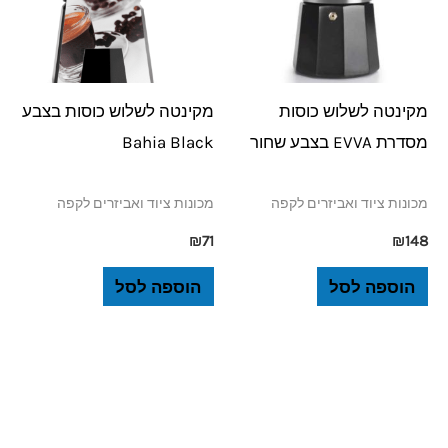
מקינטה לשלוש כוסות
מקינטה לשלוש כוסות בצבע
מסדרת EVVA בצבע שחור
Bahia Black
מכונות ציוד ואביזרים לקפה
מכונות ציוד ואביזרים לקפה
₪
71
₪
148
הוספה לסל
הוספה לסל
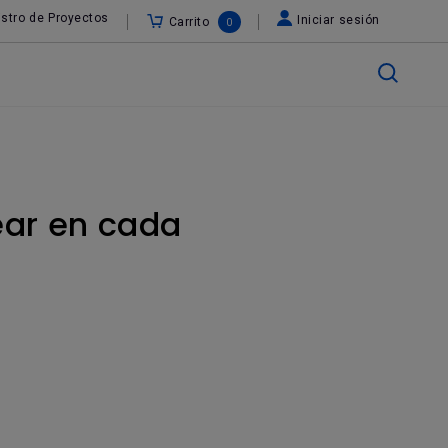
stro de Proyectos
Iniciar sesión
Carrito
0
ear en cada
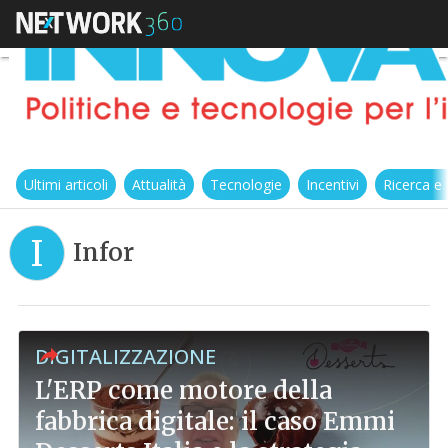
Ultimi articoli
Attualità
Tecnologie
Incentivi
Ricerca e
I
Infor
DIGITALIZZAZIONE
L'ERP come motore della
fabbrica digitale: il caso Emmi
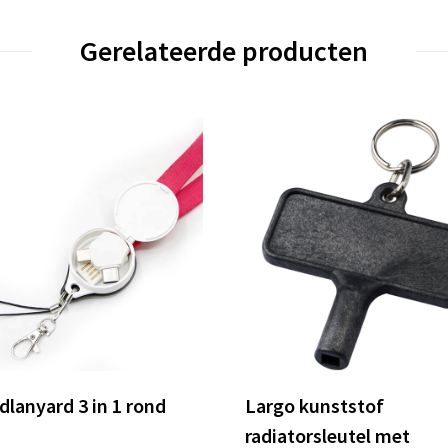
Gerelateerde producten
dlanyard 3 in 1 rond
Largo kunststof
radiatorsleutel met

• Activity: Copy out the text read from all the records with every "Carrito" changed to "Cesta" and nothing else altered. Leave the pictures out of your answer.

• Exercise response:
מקינטה לשלוש כוסות
מקינטה לשלוש כוסות בצבע
מסדרת EVVA בצבע שחור
Bahia Black
מכונות ציוד ואביזרים לקפה
מכונות ציוד ואביזרים לקפה
₪
71
₪
148
הוספה לסל
הוספה לסל
stro de Proyectos
Iniciar sesión
Cesta
0
ear en cada
Ultimi articoli
Attualità
Tecnologie
Incentivi
Ricerca e
I
Infor
DIGITALIZZAZIONE
L'ERP come motore della
fabbrica digitale: il caso Emmi
Gerelateerde producten
dlanyard 3 in 1 rond
Largo kunststof
radiatorsleutel met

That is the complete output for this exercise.